Maybe it’s because of the coming of the Silly Season but I’m thinking a lot about stillness at the moment.  By stillness I don’t mean sitting cross-legged on the loungeroom floor humming ‘omm’.  I mean a stillness that knocks us for a six.  A couple of weeks ago I found myself driving away in total silence from a lunch with a famous writer at his country home as opposed to always – always – having music playing.  I breathed deeply through my nostrils and watched the landscape on the other side of the windscreen.  I felt sure that at some stage I’d press the PLAY button on the car’s CD player, but I didn’t, not for the entire hour and half it took me to drive home.

I’d found stillness, or it had found me.

More recently I was putting in some plants in the back yard when I realised that I’d sat down on the mulch and was listening to talkback radio coming from next door.  It was a terribly narrow-minded shock-jock’s program; he was ‘discussing’ how Barack Obama was in great political difficulty.  But there I was, as motionless as a concrete garden gnome.  I’d found stillness, or it had found me.

Yesterday, I realised that I’d stopped walking through the loungeroom to watch The Old Lady of the House dreaming peacefully on her bed, a clucking sound coming from her mouth, a look of total contentment on her face.

We’d found stillness, or stillness had found us.

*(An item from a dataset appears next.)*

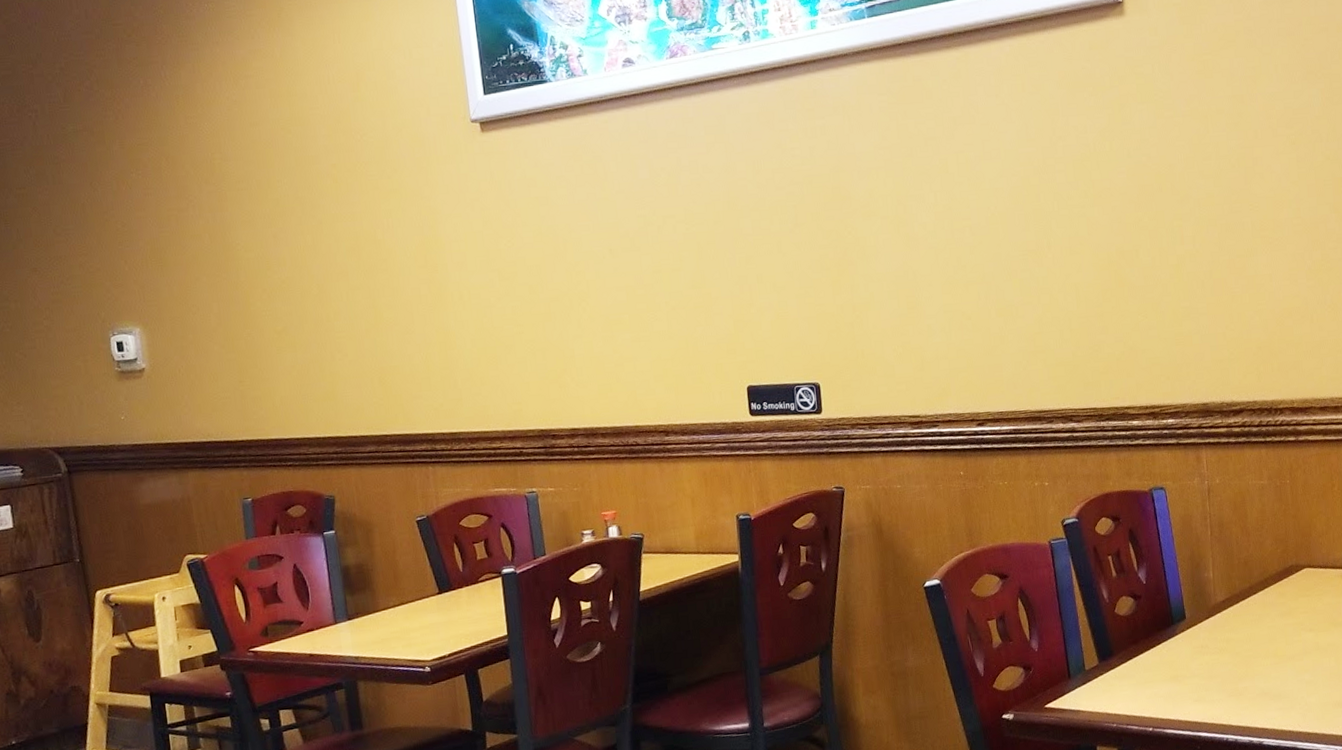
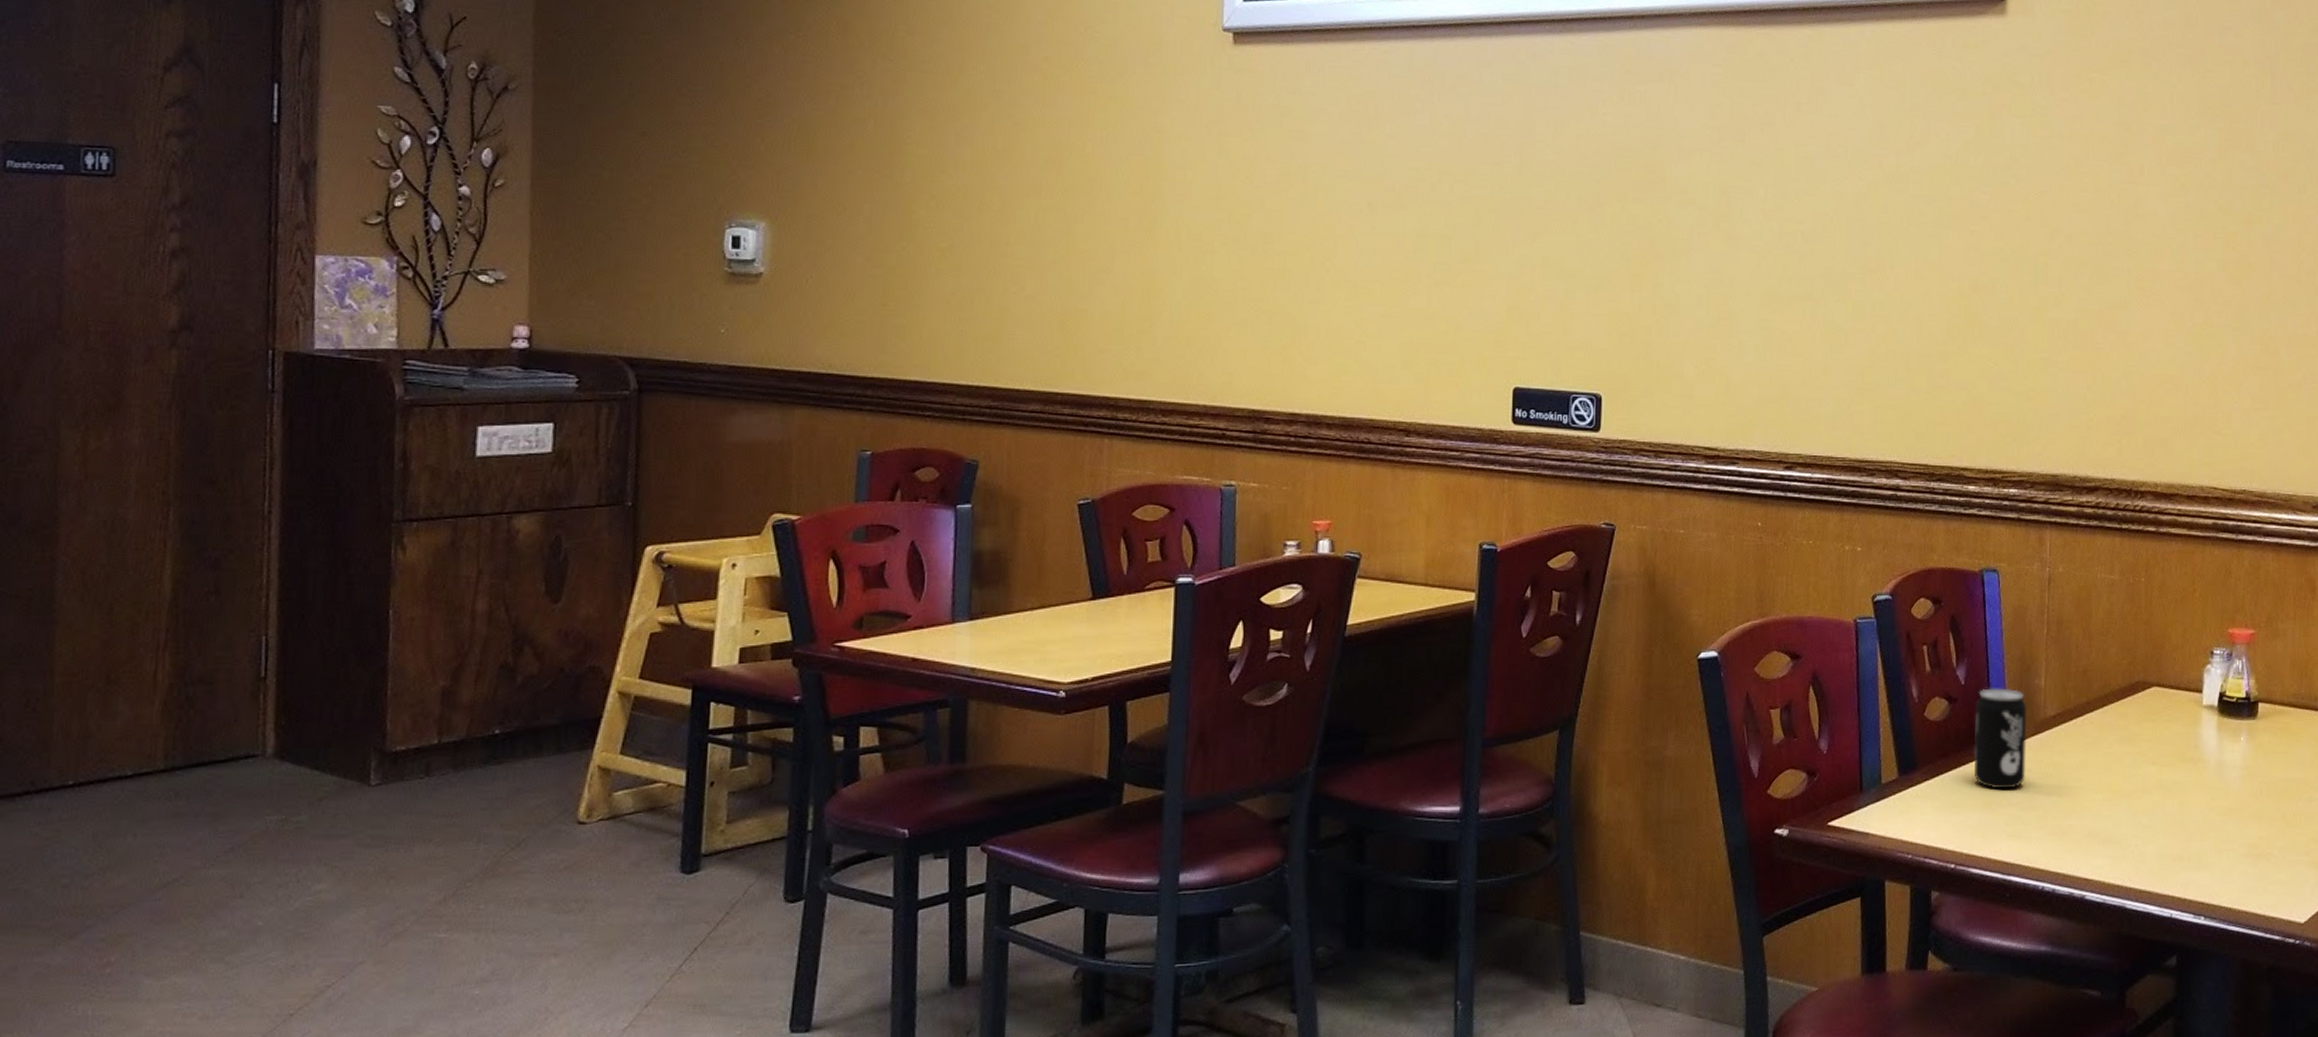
beverage can: none [1157,583,1204,665] -> present [1973,688,2027,789]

Why does stillness matter so much?  Yes, it might be due to the stampeding onslaught of the Silly Season, except I’ve experienced 41 of these by now so surely I can cope.  Or it could be that I’m just at an age where it’s customary to say ‘Heavens above, the world’s getting so fast these days’.  Or it could be that time really is speeding up.

As we all have to inevitably conclude, when we’re kids a week is an eternity, as teenagers a summer holiday is of similar length.  Now, however, as a middle-aged man an eternity is just not long enough, so a drive in the country without music is an anchor, a sit-down in the garden a deep connection to the earth, a pause to watch the dog sleep a tight grip onto something beautiful.  As we all career headlong into the Greatest Stillness Ever.

(First published in Panorama, The Canberra Times, 18 December 2010.  Many thanks to those who commented on an earlier post, called ‘Where stillness is’ – the on-line discussion fed into the writing of the piece for the newspaper, which is rather lovely, wouldn’t you say.)